Bitcoin steigt auf 72.000 US-Dollar trotz geopolitischer
Nach US-israelischen Luftangriffen und iranischen Vergeltungsschlägen gewinnt die Kryptowährung deutlich. Prognosemärkte sehen den Kurs stabil über 70.000 Dollar.
Veröffentlicht
17. April 2026

Während sich die geopolitischen Spannungen im Nahen Osten nach Luftangriffen und Vergeltungsschlägen zuspitzten, zeigte Bitcoin eine bemerkenswerte Reaktion: Die führende Kryptowährung legte um 10 Prozent zu und stieg auf über 72.000 US-Dollar. Interessanterweise übertraf sie damit nicht nur den Technologieindex IGV, sondern auch klassische sichere Häfen wie Gold oder den US-Dollar.

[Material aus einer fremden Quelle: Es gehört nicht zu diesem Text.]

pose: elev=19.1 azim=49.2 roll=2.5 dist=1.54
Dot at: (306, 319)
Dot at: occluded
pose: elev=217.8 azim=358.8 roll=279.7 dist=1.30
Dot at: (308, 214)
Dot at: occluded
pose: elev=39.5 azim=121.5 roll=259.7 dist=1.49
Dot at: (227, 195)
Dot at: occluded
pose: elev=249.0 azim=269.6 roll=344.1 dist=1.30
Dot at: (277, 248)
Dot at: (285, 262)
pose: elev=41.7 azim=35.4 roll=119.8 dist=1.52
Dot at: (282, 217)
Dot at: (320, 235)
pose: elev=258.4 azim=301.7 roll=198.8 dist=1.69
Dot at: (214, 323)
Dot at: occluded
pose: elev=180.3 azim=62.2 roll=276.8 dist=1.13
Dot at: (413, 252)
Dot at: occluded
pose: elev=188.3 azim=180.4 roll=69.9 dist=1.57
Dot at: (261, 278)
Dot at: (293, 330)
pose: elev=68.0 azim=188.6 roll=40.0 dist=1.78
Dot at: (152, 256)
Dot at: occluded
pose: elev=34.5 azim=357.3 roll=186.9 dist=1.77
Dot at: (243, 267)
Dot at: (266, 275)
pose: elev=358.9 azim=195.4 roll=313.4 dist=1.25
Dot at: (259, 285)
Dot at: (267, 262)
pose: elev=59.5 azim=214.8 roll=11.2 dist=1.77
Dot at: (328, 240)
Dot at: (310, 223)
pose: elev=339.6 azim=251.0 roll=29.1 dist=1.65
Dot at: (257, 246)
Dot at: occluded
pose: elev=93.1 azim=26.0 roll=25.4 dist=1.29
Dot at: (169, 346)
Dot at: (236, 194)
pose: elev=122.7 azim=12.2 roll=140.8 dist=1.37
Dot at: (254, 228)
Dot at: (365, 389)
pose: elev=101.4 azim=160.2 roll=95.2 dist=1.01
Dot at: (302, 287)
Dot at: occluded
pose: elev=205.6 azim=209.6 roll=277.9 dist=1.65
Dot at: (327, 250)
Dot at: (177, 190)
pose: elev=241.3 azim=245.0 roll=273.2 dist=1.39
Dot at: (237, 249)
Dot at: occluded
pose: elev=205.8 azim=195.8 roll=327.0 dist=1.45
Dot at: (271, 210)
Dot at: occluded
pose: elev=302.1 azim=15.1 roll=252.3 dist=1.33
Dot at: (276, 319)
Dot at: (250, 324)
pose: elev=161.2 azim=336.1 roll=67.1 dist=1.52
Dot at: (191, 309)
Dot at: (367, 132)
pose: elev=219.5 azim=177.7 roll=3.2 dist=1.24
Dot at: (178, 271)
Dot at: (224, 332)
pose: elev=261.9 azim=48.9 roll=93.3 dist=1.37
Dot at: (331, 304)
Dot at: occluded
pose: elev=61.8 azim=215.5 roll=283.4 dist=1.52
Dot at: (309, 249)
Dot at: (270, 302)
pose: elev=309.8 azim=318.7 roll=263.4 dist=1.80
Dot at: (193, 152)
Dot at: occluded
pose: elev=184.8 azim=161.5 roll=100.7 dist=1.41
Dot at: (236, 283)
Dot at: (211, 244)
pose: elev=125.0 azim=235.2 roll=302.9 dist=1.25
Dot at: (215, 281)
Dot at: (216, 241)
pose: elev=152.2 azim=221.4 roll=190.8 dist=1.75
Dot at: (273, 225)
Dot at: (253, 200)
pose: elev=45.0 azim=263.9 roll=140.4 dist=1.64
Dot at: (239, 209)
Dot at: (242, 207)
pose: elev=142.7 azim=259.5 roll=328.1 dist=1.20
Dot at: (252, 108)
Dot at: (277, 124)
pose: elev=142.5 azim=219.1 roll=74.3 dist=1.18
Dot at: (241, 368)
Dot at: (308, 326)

Ungewöhnliche Entkopplung von Tech-Aktien
Die Bewegung ist aus mehreren Gründen bemerkenswert. Zum einen hat sich Bitcoin in dieser Phase von der Performance großer Technologieaktien entkoppelt – ein ungewöhnliches Phänomen, das bei anhaltenden Spannungen beobachtet werden sollte. Zum anderen deuten die Prognosen auf den Prediction-Marktplätzen wie Polymarket auf eine robuste kurzfristige Stimmung hin. Ein Vertrag, der auf einen Bitcoin-Kurs über 70.000 US-Dollar zum 15. April wettet, wird bereits zu 100 % mit „Ja“ gehandelt.
ETF-Zuflüsse als fundamentale Stütze
Hinter dem Kursanstieg stehen fundamentale Faktoren. Die angespannte Lage in der Straße von Hormus und steigende Ölpreise scheinen institutionelles Kapital in Richtung Bitcoin zu lenken. Dies spiegelt sich in wieder anziehenden Zuflüssen in die US-Bitcoin-ETFs wider, die eine Art Preisfuß unter der Marke von 60.000 US-Dollar bilden. Der Kontrakt für einen Kurs über 60.000 US-Dollar zum 19. April notiert bei 99,6 %.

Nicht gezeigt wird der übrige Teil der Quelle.